Netflix’s product engineering integration test team recently looked at three major challenges that it has encountered while ensuring quality experiences for Netflix users. These challenges included testing and monitoring for “High Impact Titles (HITs),” A/B testing, and global launches.
(Related: Automation is critical for testing)
HITs pose a problem for the test team because they are the shows that have the highest visibility and need to be tested extensively. (For instance, “Orange is the New Black” drew 6.7 million viewers in the first 72 hours it was online.) This means the team will be testing weeks before and long after the launch date of a HIT to make sure the platform’s running smoothly.
Netflix has two phases with different strategies in order to make sure HITs deliver a good member experience. The first strategy starts before the title launches. Complex test cases are created to “verify that the right kind of titles are promoted to the right member profiles,” according to a Netflix tech blog post. Automated tests won’t work here since the “system is in flux,” so most of the testing during this phase is manual.

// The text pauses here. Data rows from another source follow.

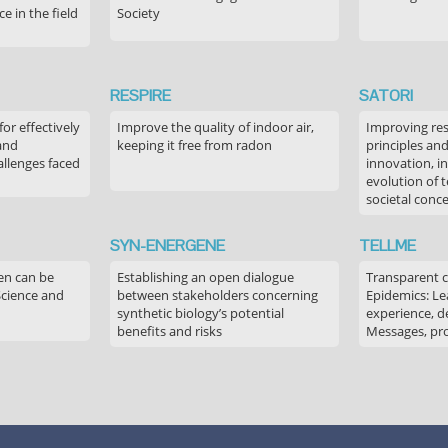
 in the field
Society
RESPIRE
SATORI
or effectively
Improve the quality of indoor air,
Improving res
 and
keeping it free from radon
principles an
allenges faced
innovation, in
evolution of 
societal conc
SYN-ENERGENE
TELLME
en can be
Establishing an open dialogue
Transparent 
Science and
between stakeholders concerning
Epidemics: Le
synthetic biology’s potential
experience, de
benefits and risks
Messages, pr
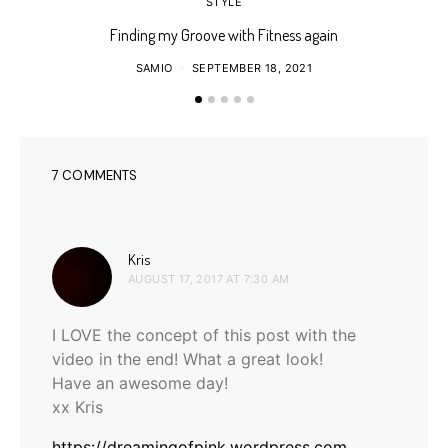
STYLE
Finding my Groove with Fitness again
SAMIO
SEPTEMBER 18, 2021
7 COMMENTS
says:
Kris
AUGUST 17, 2017 AT 7:30 AM
I LOVE the concept of this post with the
video in the end! What a great look!
Have an awesome day!
xx Kris
https://dreamingofpink.wordpress.com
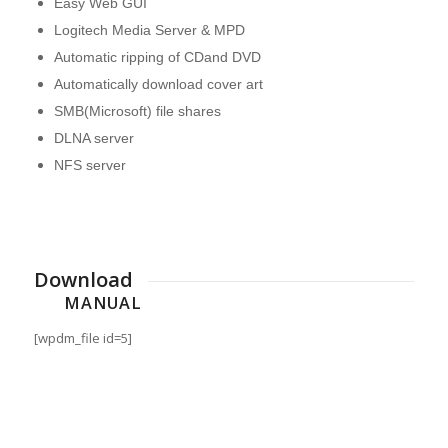
Easy Web GUI
Logitech Media Server & MPD
Automatic ripping of CDand DVD
Automatically download cover art
SMB(Microsoft) file shares
DLNA server
NFS server
Download
MANUAL
[wpdm_file id=5]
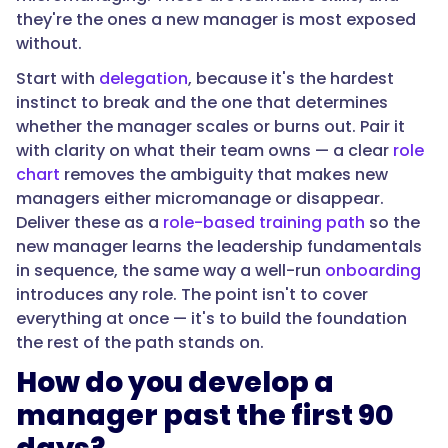
"@type":
they're the ones a new manager is most exposed
"Question",
without.
Start with
delegation
, because it's the hardest
instinct to break and the one that determines
"name":
whether the manager scales or burns out. Pair it
"Why
with clarity on what their team owns — a clear
role
do
chart
removes the ambiguity that makes new
new
managers either micromanage or disappear.
managers
Deliver these as a
role-based training path
so the
fail
new manager learns the leadership fundamentals
without
in sequence, the same way a well-run
onboarding
a
introduces any role. The point isn't to cover
development
everything at once — it's to build the foundation
path?",
the rest of the path stands on.
How do you develop a
"acceptedAnswer":
manager past the first 90
{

The testing doesn’t end here. Netflix engineers will write tests that check to see if the title continues to find its correct audience organically. Netflix said it has 600 hours of original programming in addition to all of its licensed content, which means manual testing in this phase is just not enough.

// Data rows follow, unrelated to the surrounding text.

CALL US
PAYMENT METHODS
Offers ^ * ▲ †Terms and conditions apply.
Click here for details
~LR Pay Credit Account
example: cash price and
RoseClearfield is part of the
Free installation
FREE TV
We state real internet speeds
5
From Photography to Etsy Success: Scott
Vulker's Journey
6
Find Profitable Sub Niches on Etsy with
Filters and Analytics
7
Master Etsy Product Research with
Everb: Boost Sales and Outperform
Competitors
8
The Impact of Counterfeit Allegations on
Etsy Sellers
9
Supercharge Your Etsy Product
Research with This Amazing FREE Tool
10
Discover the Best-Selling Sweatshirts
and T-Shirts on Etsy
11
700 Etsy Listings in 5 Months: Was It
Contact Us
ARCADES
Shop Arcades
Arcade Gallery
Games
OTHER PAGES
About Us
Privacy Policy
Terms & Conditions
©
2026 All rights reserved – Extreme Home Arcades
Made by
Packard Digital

“Once the title is launched, there are generic assumptions we can make about it, because data and promotional logic for that title will not change—e.g. number of episodes > 0 for TV shows, title is searchable (for both movies and TV shows), etc.,” according to the Netflix tech team. “This enables us to use automation to continuously monitor them and check if features related to every title continue to work correctly.”

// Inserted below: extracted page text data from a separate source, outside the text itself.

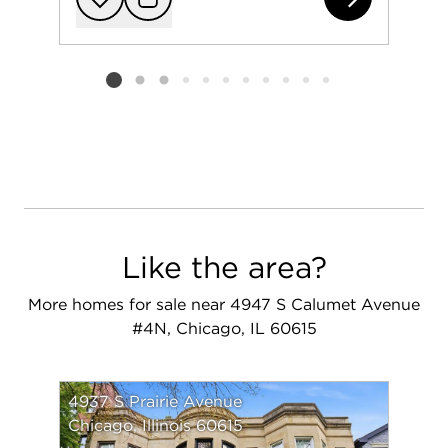
Add to favorit
Request Tou
Listing card 2 selected
Like the area?
More homes for sale near 4947 S Calumet Avenue
#4N, Chicago, IL 60615
4937 S Prairie Avenue
Chicago, Illinois 60615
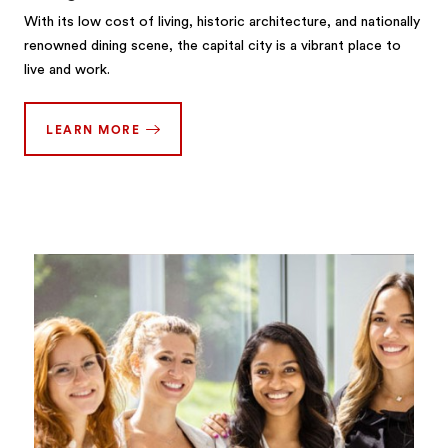
With its low cost of living, historic architecture, and nationally
renowned dining scene, the capital city is a vibrant place to
live and work.
LEARN MORE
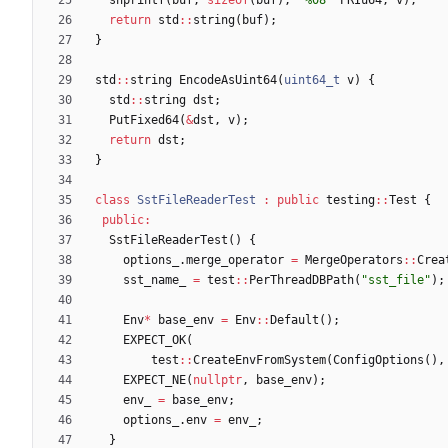
return
std
:
:
string
(
buf
)
;
}
std
:
:
string
EncodeAsUint64
(
uint64_t
v
)
{
std
:
:
string
dst
;
PutFixed64
(
&
dst
,
v
)
;
return
dst
;
}
class
SstFileReaderTest
:
public
testing
:
:
Test
{
public
:
SstFileReaderTest
(
)
{
options_
.
merge_operator
=
MergeOperators
:
:
Crea
sst_name_
=
test
:
:
PerThreadDBPath
(
"
sst_file
"
)
;
Env
*
base_env
=
Env
:
:
Default
(
)
;
EXPECT_OK
(
test
:
:
CreateEnvFromSystem
(
ConfigOptions
(
)
,
EXPECT_NE
(
nullptr
,
base_env
)
;
env_
=
base_env
;
options_
.
env
=
env_
;
}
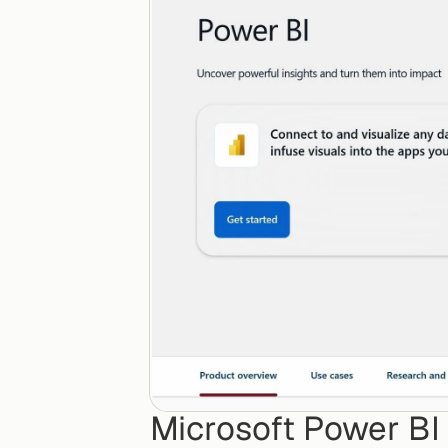
Microsoft Power BI C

Netflix also has a variety of A/B tests running, and a major challenge with adding end-to-end automation for its A/B tests is the variety of components that needed to be automated, according to the tech team. To solve this, Netflix decided to implement its automation by accessing microservices through their REST endpoints.
With this approach, the team was able to obtain test runtimes within a range of four to 90 seconds. With Java-based automation, they estimated a median runtime to have taken between five and six minutes, according to their blog post.
Another challenge for Netflix was when it had a simultaneous launch in 130 countries in 2015. Originally, Netflix designed to run the test code in a loop for each country. This made each test log significantly larger, which would make it difficult to investigate failures.
The team decided to use the Jenkins Matrix plug-in to parallelize its tests. Now, tests in each country would run in parallel. Additionally, Netflix used an opt-in model so the team could write automated tests that are global-ready. Currently, automation is running globally for Netflix, and it covers all high-priority integration test classes, including HITs in the regions where a title is available, according to the blog post.
For the future, Netflix’s automation projects in its road map include workflow-based tests, alert integration, and chaos integration.